ScalarLM vLLM Optimization with Virtual Channels

Jul 28, 2025 — Greg Diamos

Today we are adding an optimization to vLLM workers in ScalarLM that can increase throughput by 8x by leveraging an old network technology called virtual channels, which are used for flow control.

Reference: Virtual Channels Paper

The Problem

The problem is that GPUs need to batch together many requests when generating output tokens to get good utilization. LLMs are autoregressive, meaning that they generate one output token sequentially, one at a time. This means that one of the dimensions of the matrix multiplies performed during output token generation is the batch size. From our previous work benchmarking matrix multiplies on MI300X, we show that an optimal size is around 1000 or higher.

Reference: ScalarLM MI300X Benchmarking

However, the maximum batch size is limited by the total amount of GPU memory. vLLM allocates GPU memory for the kv cache when it boots up. For Llama 3.3 70B on a MI300x, the kv cache can fit about 108 thousand tokens, or 13 requests that each have a sequence length of 8 thousand tokens.

If a request comes in that doesn't fit into the cache, it fails. vLLM will respond with the dreaded rate limit error. Which must be handled by the client, typically by backoff. Backoffs result in underutilization of the GPUs.

Existing ScalarLM Optimization

ScalarLM already has an optimization to eliminate rate limits. Instead of pushing requests through a load balancer to vLLM workers, ScalarLM pushes all inference requests into a unified persistent queue. Before they allocate space in the kv cache, requests are just strings, which can easily fit into a disk backed persistent queue. vLLM workers then compute the maximum number of requests that can fit into the kv cache, and pull exactly that many requests out of the queue. This keeps the batch size relatively high, and makes it impossible to run out of space and throw an error.

Virtual Channels and Flow Control

It turns out that we can do even better than this. vLLM workers don't know exactly how many tokens a request will take until it finishes. vLLM puts the tokenizer in a different process than the API server to decouple them so they don't block each other. But this means that the REST API server doesn't know how many input tokens a request will need until it has already sent it. So the API server must be conservative and plan for the worst case. It assumes each request will take the maximum number of input tokens. This can be highly inefficient when the max size is e.g. 32K tokens, but requests on average only use 4K tokens.

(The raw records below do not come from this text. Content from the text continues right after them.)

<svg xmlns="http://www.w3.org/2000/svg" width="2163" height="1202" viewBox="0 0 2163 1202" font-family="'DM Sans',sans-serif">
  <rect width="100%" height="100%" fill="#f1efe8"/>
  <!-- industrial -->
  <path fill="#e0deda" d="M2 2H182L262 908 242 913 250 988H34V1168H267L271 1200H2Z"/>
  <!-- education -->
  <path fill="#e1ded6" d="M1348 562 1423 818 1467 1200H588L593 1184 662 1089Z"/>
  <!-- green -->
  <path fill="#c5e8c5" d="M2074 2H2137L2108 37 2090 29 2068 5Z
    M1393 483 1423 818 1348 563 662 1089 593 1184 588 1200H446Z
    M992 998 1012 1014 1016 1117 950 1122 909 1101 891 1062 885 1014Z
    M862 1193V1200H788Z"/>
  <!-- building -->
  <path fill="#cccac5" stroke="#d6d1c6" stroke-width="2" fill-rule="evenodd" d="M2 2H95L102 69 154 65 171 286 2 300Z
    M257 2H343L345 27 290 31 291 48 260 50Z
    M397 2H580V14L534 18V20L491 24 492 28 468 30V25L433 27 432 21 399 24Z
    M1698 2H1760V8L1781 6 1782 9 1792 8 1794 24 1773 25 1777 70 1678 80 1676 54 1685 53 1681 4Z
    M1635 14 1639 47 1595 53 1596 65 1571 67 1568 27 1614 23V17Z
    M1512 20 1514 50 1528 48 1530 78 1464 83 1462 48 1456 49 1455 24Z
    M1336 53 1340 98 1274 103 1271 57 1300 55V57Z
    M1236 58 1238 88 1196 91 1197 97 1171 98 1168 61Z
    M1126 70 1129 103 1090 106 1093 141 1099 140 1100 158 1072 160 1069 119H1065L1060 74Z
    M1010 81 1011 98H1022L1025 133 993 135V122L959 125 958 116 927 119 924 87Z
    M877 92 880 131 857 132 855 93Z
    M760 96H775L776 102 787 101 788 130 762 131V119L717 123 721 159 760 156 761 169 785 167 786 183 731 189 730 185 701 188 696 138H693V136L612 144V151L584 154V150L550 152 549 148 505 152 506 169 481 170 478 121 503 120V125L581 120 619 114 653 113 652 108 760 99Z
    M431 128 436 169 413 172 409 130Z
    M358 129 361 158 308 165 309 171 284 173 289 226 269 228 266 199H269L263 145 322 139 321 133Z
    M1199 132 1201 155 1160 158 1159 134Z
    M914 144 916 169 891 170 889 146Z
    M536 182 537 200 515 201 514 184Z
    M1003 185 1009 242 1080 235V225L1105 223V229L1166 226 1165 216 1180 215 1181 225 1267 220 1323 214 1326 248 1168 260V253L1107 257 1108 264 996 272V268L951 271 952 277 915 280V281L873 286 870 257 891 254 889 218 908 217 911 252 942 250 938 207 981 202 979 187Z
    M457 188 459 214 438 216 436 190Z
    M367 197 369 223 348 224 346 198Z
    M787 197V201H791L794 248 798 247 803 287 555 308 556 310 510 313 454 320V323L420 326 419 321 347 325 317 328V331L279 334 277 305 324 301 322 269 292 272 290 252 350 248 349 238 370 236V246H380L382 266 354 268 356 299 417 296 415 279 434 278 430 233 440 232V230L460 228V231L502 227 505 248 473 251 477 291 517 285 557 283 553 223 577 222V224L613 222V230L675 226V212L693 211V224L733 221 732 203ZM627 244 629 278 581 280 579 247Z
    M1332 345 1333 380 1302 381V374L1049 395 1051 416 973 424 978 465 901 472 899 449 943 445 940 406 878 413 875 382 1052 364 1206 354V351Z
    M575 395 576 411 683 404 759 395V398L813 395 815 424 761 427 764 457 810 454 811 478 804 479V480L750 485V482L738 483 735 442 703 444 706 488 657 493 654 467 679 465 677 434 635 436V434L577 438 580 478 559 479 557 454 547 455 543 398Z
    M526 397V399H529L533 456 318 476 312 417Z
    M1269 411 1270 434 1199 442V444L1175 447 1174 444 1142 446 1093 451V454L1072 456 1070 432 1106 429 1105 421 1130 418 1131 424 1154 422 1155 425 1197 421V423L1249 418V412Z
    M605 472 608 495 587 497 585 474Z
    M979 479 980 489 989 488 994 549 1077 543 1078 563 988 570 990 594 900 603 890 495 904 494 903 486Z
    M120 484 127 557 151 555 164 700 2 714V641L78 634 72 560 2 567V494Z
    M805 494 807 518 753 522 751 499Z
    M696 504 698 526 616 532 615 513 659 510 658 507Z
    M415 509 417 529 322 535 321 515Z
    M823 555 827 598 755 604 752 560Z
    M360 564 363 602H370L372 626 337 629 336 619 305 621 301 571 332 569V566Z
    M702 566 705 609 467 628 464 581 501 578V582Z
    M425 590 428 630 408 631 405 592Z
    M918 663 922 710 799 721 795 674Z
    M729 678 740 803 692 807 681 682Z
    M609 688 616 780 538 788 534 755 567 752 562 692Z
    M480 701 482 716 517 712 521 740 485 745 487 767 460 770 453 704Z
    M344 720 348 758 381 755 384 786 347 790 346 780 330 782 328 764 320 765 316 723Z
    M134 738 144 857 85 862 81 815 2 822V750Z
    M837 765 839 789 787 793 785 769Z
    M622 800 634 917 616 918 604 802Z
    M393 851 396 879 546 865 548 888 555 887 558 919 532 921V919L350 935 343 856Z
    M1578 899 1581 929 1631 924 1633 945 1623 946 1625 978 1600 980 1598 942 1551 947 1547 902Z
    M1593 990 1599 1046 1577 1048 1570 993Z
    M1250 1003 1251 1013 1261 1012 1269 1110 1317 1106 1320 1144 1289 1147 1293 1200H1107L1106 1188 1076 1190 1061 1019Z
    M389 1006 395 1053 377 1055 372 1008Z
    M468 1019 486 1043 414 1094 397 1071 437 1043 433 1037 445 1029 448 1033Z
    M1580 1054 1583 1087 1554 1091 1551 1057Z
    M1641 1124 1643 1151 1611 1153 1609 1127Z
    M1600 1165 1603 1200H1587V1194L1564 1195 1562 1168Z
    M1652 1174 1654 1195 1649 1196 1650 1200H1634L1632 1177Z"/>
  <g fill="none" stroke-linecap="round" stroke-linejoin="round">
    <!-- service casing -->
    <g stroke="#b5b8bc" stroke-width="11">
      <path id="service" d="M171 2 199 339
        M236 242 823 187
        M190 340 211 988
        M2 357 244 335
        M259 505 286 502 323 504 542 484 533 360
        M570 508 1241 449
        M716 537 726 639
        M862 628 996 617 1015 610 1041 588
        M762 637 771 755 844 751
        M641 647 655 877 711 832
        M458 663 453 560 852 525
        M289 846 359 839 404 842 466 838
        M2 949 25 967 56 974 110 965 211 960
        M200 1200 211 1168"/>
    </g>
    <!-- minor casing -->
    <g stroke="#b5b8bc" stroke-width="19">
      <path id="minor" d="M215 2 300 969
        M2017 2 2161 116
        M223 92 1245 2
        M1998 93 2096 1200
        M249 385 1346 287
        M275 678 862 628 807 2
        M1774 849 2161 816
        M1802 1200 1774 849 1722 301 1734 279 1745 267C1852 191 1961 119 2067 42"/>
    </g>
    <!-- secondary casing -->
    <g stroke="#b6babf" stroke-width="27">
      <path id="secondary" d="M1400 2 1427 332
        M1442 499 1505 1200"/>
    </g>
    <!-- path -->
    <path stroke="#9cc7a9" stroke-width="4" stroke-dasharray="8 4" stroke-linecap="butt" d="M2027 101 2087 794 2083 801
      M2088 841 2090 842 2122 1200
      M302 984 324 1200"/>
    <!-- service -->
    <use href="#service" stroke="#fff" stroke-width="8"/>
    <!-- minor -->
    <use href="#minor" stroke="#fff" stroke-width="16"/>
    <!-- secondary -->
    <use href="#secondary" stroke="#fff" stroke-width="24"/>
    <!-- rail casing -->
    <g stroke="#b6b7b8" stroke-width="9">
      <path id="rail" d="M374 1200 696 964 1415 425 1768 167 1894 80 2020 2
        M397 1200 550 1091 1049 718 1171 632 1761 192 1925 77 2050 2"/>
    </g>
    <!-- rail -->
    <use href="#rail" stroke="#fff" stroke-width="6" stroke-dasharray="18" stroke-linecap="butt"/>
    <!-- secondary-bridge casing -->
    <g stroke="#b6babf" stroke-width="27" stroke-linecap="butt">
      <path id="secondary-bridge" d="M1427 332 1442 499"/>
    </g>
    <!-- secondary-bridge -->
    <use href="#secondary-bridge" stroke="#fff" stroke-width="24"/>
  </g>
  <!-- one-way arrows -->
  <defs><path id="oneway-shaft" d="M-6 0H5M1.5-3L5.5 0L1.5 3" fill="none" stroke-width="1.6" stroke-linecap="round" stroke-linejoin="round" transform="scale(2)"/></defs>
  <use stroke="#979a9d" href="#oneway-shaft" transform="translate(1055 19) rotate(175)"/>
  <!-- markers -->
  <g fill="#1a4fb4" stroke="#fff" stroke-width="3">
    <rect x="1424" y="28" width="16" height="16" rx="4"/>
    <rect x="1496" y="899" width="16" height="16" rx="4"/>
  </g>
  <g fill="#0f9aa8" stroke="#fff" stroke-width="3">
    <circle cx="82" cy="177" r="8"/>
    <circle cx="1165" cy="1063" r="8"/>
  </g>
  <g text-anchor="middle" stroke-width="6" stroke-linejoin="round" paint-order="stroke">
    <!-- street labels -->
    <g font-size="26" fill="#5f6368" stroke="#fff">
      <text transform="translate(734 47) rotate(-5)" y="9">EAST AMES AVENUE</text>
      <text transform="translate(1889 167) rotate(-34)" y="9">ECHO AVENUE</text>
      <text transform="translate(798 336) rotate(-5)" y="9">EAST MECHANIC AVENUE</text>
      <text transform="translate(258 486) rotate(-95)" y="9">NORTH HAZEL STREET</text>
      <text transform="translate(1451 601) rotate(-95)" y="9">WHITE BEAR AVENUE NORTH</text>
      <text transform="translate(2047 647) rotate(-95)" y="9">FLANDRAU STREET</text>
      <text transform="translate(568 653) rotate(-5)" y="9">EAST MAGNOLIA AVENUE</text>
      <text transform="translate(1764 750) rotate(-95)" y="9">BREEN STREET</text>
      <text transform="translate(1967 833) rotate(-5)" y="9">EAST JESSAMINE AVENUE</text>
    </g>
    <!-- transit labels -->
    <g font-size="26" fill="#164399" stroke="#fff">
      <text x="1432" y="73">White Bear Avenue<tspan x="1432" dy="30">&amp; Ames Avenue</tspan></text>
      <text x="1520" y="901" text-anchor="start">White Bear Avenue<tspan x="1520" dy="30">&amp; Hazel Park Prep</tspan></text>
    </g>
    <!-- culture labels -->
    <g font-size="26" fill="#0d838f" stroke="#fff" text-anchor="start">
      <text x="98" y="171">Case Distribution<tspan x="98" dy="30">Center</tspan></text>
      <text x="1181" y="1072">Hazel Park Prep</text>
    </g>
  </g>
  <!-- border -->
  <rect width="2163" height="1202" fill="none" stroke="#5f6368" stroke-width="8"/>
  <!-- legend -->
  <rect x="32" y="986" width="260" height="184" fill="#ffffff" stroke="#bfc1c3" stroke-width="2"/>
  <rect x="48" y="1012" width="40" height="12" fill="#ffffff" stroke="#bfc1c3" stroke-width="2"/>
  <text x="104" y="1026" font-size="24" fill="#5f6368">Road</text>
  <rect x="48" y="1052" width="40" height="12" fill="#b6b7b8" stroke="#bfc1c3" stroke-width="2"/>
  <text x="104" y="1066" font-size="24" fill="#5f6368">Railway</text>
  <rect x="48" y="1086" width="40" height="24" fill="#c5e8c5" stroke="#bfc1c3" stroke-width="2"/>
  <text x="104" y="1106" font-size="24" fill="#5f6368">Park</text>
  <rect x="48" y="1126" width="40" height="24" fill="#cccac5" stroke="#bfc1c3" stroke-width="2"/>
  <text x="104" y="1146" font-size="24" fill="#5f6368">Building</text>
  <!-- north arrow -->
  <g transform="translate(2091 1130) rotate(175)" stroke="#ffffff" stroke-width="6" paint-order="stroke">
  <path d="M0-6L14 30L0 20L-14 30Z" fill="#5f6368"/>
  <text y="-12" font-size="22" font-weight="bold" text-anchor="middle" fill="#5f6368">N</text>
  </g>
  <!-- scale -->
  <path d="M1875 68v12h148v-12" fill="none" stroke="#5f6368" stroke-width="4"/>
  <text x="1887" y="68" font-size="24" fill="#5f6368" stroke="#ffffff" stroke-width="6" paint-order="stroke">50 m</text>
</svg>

We introduce virtual channels and flow control to handle this. When the vLLM API process boots up, it starts with one credit for each slot in the kv cache, and distributes them among virtual channels. When it pulls a request from the queue and submits it to the LLM engine, it deducts the worst case, e.g. 32K, tokens. The LLM engine receives the request and runs the tokenizer. It now knows how many kv cache slots the input tokens need. So it sends an ACK back to the API server with any remaining tokens. E.g. if the request actually used only 4K input tokens, the ACK will return 28K credits back to the API server. It can use these credits to pull another request from the queue. The tokenizer runs much faster than the LLM, so using virtual channels and credits quickly determines exactly how many requests can fit into the kv cache without wasting any space.

Additional Optimization

Virtual channel credits also allow us to introduce one more optimization. Similar to how the vLLM LLM engine doesn't know how many input tokens a request uses until it runs the tokenizer, it doesn't know how many output tokens a request will produce until it hits a stopping criteria. So again, each request must assume the worst case, e.g. max_tokens=1024. As soon as requests hit their stopping criteria, and when they free their kv cache space, the LLM engine can send back an ACK with the number of newly available kv cache tokens. This mitigates load imbalance in the case where one request generates many output tokens and most requests finish quickly.

Results

Both of these optimizations are now in ScalarLM. Running Qwen3 32B on a TensorWave pod of 512 MI325X GPUs allows a single ScalarLM client to submit up to 147,456 concurrent requests to fill up the kv cache, virtual channels credits ensure that there are almost no wasted kv cache slots, and a pull-based architecture with a persistent queue ensures that there are no rate limits ever.